=== Begin Enclosure ===

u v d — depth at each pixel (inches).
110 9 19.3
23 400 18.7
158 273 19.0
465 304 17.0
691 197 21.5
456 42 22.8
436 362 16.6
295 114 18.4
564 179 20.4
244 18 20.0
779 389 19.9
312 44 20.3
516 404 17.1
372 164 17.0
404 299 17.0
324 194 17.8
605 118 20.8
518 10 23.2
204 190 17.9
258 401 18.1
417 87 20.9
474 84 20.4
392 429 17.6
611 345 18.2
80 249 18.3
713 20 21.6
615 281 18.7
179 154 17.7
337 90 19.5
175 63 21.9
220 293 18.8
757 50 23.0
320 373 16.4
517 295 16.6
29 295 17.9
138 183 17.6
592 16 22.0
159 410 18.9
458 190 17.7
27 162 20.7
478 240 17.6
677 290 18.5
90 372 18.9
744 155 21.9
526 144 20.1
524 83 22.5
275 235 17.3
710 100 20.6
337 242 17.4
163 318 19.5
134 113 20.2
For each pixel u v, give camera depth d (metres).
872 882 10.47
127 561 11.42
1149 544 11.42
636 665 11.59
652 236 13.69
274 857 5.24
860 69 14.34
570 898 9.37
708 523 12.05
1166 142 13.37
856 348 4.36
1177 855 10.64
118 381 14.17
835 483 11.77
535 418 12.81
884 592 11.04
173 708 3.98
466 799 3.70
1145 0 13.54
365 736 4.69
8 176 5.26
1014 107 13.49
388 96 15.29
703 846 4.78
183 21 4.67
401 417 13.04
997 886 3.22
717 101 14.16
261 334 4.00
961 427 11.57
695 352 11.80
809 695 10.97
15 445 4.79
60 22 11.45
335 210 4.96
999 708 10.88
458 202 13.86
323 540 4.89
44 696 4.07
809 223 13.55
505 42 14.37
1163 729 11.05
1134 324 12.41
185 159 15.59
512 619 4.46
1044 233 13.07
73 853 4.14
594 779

=== End Enclosure ===

Starting at the line that contains "961 427 11.57", reproduce each line through the end of the records exactly, both ends included.

961 427 11.57
695 352 11.80
809 695 10.97
15 445 4.79
60 22 11.45
335 210 4.96
999 708 10.88
458 202 13.86
323 540 4.89
44 696 4.07
809 223 13.55
505 42 14.37
1163 729 11.05
1134 324 12.41
185 159 15.59
512 619 4.46
1044 233 13.07
73 853 4.14
594 779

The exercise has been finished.